* _PROBLEM DETAILS_: Could you transcribe the records below exactly, leaving out every picture?

[Opening DATA TO USE section]

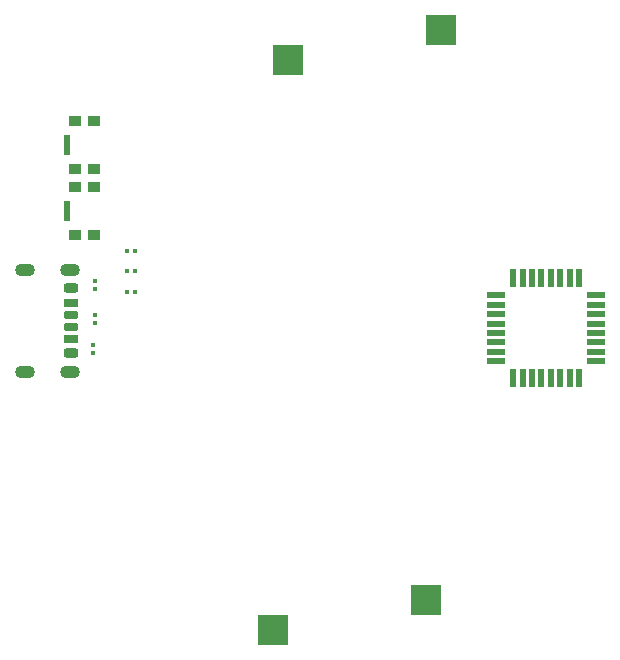
<source format=gbr>
%TF.GenerationSoftware,KiCad,Pcbnew,8.0.3*%
%TF.CreationDate,2024-07-23T23:43:33-05:00*%
%TF.ProjectId,kicad_timer,6b696361-645f-4746-996d-65722e6b6963,rev?*%
%TF.SameCoordinates,Original*%
%TF.FileFunction,Paste,Bot*%
%TF.FilePolarity,Positive*%
%FSLAX46Y46*%
G04 Gerber Fmt 4.6, Leading zero omitted, Abs format (unit mm)*
G04 Created by KiCad (PCBNEW 8.0.3) date 2024-07-23 23:43:33*
%MOMM*%
%LPD*%
G01*
G04 APERTURE LIST*
G04 Aperture macros list*
%AMRoundRect*
0 Rectangle with rounded corners*
0 $1 Rounding radius*
0 $2 $3 $4 $5 $6 $7 $8 $9 X,Y pos of 4 corners*
0 Add a 4 corners polygon primitive as box body*
4,1,4,$2,$3,$4,$5,$6,$7,$8,$9,$2,$3,0*
0 Add four circle primitives for the rounded corners*
1,1,$1+$1,$2,$3*
1,1,$1+$1,$4,$5*
1,1,$1+$1,$6,$7*
1,1,$1+$1,$8,$9*
0 Add four rect primitives between the rounded corners*
20,1,$1+$1,$2,$3,$4,$5,0*
20,1,$1+$1,$4,$5,$6,$7,0*
20,1,$1+$1,$6,$7,$8,$9,0*
20,1,$1+$1,$8,$9,$2,$3,0*%
G04 Aperture macros list end*
%ADD10R,2.550000X2.500000*%
%ADD11RoundRect,0.079500X-0.079500X-0.100500X0.079500X-0.100500X0.079500X0.100500X-0.079500X0.100500X0*%
%ADD12RoundRect,0.079500X-0.100500X0.079500X-0.100500X-0.079500X0.100500X-0.079500X0.100500X0.079500X0*%
%ADD13RoundRect,0.079500X0.079500X0.100500X-0.079500X0.100500X-0.079500X-0.100500X0.079500X-0.100500X0*%
%ADD14R,1.000000X0.900000*%
%ADD15R,0.550000X1.700000*%
%ADD16RoundRect,0.175000X0.425000X-0.175000X0.425000X0.175000X-0.425000X0.175000X-0.425000X-0.175000X0*%
%ADD17RoundRect,0.190000X-0.410000X0.190000X-0.410000X-0.190000X0.410000X-0.190000X0.410000X0.190000X0*%
%ADD18RoundRect,0.200000X-0.400000X0.200000X-0.400000X-0.200000X0.400000X-0.200000X0.400000X0.200000X0*%
%ADD19RoundRect,0.175000X-0.425000X0.175000X-0.425000X-0.175000X0.425000X-0.175000X0.425000X0.175000X0*%
%ADD20RoundRect,0.190000X0.410000X-0.190000X0.410000X0.190000X-0.410000X0.190000X-0.410000X-0.190000X0*%
%ADD21RoundRect,0.200000X0.400000X-0.200000X0.400000X0.200000X-0.400000X0.200000X-0.400000X-0.200000X0*%
%ADD22O,1.700000X1.100000*%
%ADD23R,1.600000X0.550000*%
%ADD24R,0.550000X1.600000*%
G04 APERTURE END LIST*
D10*
%TO.C,S3*%
X151143500Y-120121000D03*
X164070500Y-117581000D03*
%TD*%
D11*
%TO.C,R2*%
X138720000Y-89789000D03*
X139410000Y-89789000D03*
%TD*%
D12*
%TO.C,R5*%
X136017000Y-93508000D03*
X136017000Y-94198000D03*
%TD*%
D13*
%TO.C,R1*%
X139410000Y-88039000D03*
X138720000Y-88039000D03*
%TD*%
D10*
%TO.C,S2*%
X165327000Y-69394821D03*
X152400000Y-71934821D03*
%TD*%
D14*
%TO.C,S1*%
X134328000Y-82659000D03*
X134328000Y-86759000D03*
X135928000Y-82659000D03*
X135928000Y-86759000D03*
D15*
X133703000Y-84709000D03*
%TD*%
D12*
%TO.C,R4*%
X135890000Y-96048000D03*
X135890000Y-96738000D03*
%TD*%
%TO.C,R6*%
X136017000Y-90587000D03*
X136017000Y-91277000D03*
%TD*%
D14*
%TO.C,S4*%
X134328000Y-77071000D03*
X134328000Y-81171000D03*
X135928000Y-77071000D03*
X135928000Y-81171000D03*
D15*
X133703000Y-79121000D03*
%TD*%
D16*
%TO.C,J1*%
X133985000Y-94476000D03*
D17*
X133985000Y-92456000D03*
D18*
X133985000Y-91226000D03*
D19*
X133985000Y-93476000D03*
D20*
X133985000Y-95496000D03*
D21*
X133985000Y-96726000D03*
D22*
X130105000Y-98296000D03*
X133905000Y-98296000D03*
X130105000Y-89656000D03*
X133905000Y-89656000D03*
%TD*%
D23*
%TO.C,U2*%
X178494000Y-91815000D03*
X178494000Y-92615000D03*
X178494000Y-93415000D03*
X178494000Y-94215000D03*
X178494000Y-95015000D03*
X178494000Y-95815000D03*
X178494000Y-96615000D03*
X178494000Y-97415000D03*
D24*
X177044000Y-98865000D03*
X176244000Y-98865000D03*
X175444000Y-98865000D03*
X174644000Y-98865000D03*
X173844000Y-98865000D03*
X173044000Y-98865000D03*
X172244000Y-98865000D03*
X171444000Y-98865000D03*
D23*
X169994000Y-97415000D03*
X169994000Y-96615000D03*
X169994000Y-95815000D03*
X169994000Y-95015000D03*
X169994000Y-94215000D03*
X169994000Y-93415000D03*
X169994000Y-92615000D03*
X169994000Y-91815000D03*
D24*
X171444000Y-90365000D03*
X172244000Y-90365000D03*
X173044000Y-90365000D03*
X173844000Y-90365000D03*
X174644000Y-90365000D03*
X175444000Y-90365000D03*
X176244000Y-90365000D03*
X177044000Y-90365000D03*
%TD*%
D13*
%TO.C,R3*%
X139410000Y-91539000D03*
X138720000Y-91539000D03*
%TD*%
M02*

</source>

[Closing DATA TO USE section]

* _ANSWER AREA_:
<source format=gbr>
%TF.GenerationSoftware,KiCad,Pcbnew,8.0.3*%
%TF.CreationDate,2024-07-23T23:43:33-05:00*%
%TF.ProjectId,kicad_timer,6b696361-645f-4746-996d-65722e6b6963,rev?*%
%TF.SameCoordinates,Original*%
%TF.FileFunction,Paste,Bot*%
%TF.FilePolarity,Positive*%
%FSLAX46Y46*%
G04 Gerber Fmt 4.6, Leading zero omitted, Abs format (unit mm)*
G04 Created by KiCad (PCBNEW 8.0.3) date 2024-07-23 23:43:33*
%MOMM*%
%LPD*%
G01*
G04 APERTURE LIST*
G04 Aperture macros list*
%AMRoundRect*
0 Rectangle with rounded corners*
0 $1 Rounding radius*
0 $2 $3 $4 $5 $6 $7 $8 $9 X,Y pos of 4 corners*
0 Add a 4 corners polygon primitive as box body*
4,1,4,$2,$3,$4,$5,$6,$7,$8,$9,$2,$3,0*
0 Add four circle primitives for the rounded corners*
1,1,$1+$1,$2,$3*
1,1,$1+$1,$4,$5*
1,1,$1+$1,$6,$7*
1,1,$1+$1,$8,$9*
0 Add four rect primitives between the rounded corners*
20,1,$1+$1,$2,$3,$4,$5,0*
20,1,$1+$1,$4,$5,$6,$7,0*
20,1,$1+$1,$6,$7,$8,$9,0*
20,1,$1+$1,$8,$9,$2,$3,0*%
G04 Aperture macros list end*
%ADD10R,2.550000X2.500000*%
%ADD11RoundRect,0.079500X-0.079500X-0.100500X0.079500X-0.100500X0.079500X0.100500X-0.079500X0.100500X0*%
%ADD12RoundRect,0.079500X-0.100500X0.079500X-0.100500X-0.079500X0.100500X-0.079500X0.100500X0.079500X0*%
%ADD13RoundRect,0.079500X0.079500X0.100500X-0.079500X0.100500X-0.079500X-0.100500X0.079500X-0.100500X0*%
%ADD14R,1.000000X0.900000*%
%ADD15R,0.550000X1.700000*%
%ADD16RoundRect,0.175000X0.425000X-0.175000X0.425000X0.175000X-0.425000X0.175000X-0.425000X-0.175000X0*%
%ADD17RoundRect,0.190000X-0.410000X0.190000X-0.410000X-0.190000X0.410000X-0.190000X0.410000X0.190000X0*%
%ADD18RoundRect,0.200000X-0.400000X0.200000X-0.400000X-0.200000X0.400000X-0.200000X0.400000X0.200000X0*%
%ADD19RoundRect,0.175000X-0.425000X0.175000X-0.425000X-0.175000X0.425000X-0.175000X0.425000X0.175000X0*%
%ADD20RoundRect,0.190000X0.410000X-0.190000X0.410000X0.190000X-0.410000X0.190000X-0.410000X-0.190000X0*%
%ADD21RoundRect,0.200000X0.400000X-0.200000X0.400000X0.200000X-0.400000X0.200000X-0.400000X-0.200000X0*%
%ADD22O,1.700000X1.100000*%
%ADD23R,1.600000X0.550000*%
%ADD24R,0.550000X1.600000*%
G04 APERTURE END LIST*
D10*
%TO.C,S3*%
X151143500Y-120121000D03*
X164070500Y-117581000D03*
%TD*%
D11*
%TO.C,R2*%
X138720000Y-89789000D03*
X139410000Y-89789000D03*
%TD*%
D12*
%TO.C,R5*%
X136017000Y-93508000D03*
X136017000Y-94198000D03*
%TD*%
D13*
%TO.C,R1*%
X139410000Y-88039000D03*
X138720000Y-88039000D03*
%TD*%
D10*
%TO.C,S2*%
X165327000Y-69394821D03*
X152400000Y-71934821D03*
%TD*%
D14*
%TO.C,S1*%
X134328000Y-82659000D03*
X134328000Y-86759000D03*
X135928000Y-82659000D03*
X135928000Y-86759000D03*
D15*
X133703000Y-84709000D03*
%TD*%
D12*
%TO.C,R4*%
X135890000Y-96048000D03*
X135890000Y-96738000D03*
%TD*%
%TO.C,R6*%
X136017000Y-90587000D03*
X136017000Y-91277000D03*
%TD*%
D14*
%TO.C,S4*%
X134328000Y-77071000D03*
X134328000Y-81171000D03*
X135928000Y-77071000D03*
X135928000Y-81171000D03*
D15*
X133703000Y-79121000D03*
%TD*%
D16*
%TO.C,J1*%
X133985000Y-94476000D03*
D17*
X133985000Y-92456000D03*
D18*
X133985000Y-91226000D03*
D19*
X133985000Y-93476000D03*
D20*
X133985000Y-95496000D03*
D21*
X133985000Y-96726000D03*
D22*
X130105000Y-98296000D03*
X133905000Y-98296000D03*
X130105000Y-89656000D03*
X133905000Y-89656000D03*
%TD*%
D23*
%TO.C,U2*%
X178494000Y-91815000D03*
X178494000Y-92615000D03*
X178494000Y-93415000D03*
X178494000Y-94215000D03*
X178494000Y-95015000D03*
X178494000Y-95815000D03*
X178494000Y-96615000D03*
X178494000Y-97415000D03*
D24*
X177044000Y-98865000D03*
X176244000Y-98865000D03*
X175444000Y-98865000D03*
X174644000Y-98865000D03*
X173844000Y-98865000D03*
X173044000Y-98865000D03*
X172244000Y-98865000D03*
X171444000Y-98865000D03*
D23*
X169994000Y-97415000D03*
X169994000Y-96615000D03*
X169994000Y-95815000D03*
X169994000Y-95015000D03*
X169994000Y-94215000D03*
X169994000Y-93415000D03*
X169994000Y-92615000D03*
X169994000Y-91815000D03*
D24*
X171444000Y-90365000D03*
X172244000Y-90365000D03*
X173044000Y-90365000D03*
X173844000Y-90365000D03*
X174644000Y-90365000D03*
X175444000Y-90365000D03*
X176244000Y-90365000D03*
X177044000Y-90365000D03*
%TD*%
D13*
%TO.C,R3*%
X139410000Y-91539000D03*
X138720000Y-91539000D03*
%TD*%
M02*

</source>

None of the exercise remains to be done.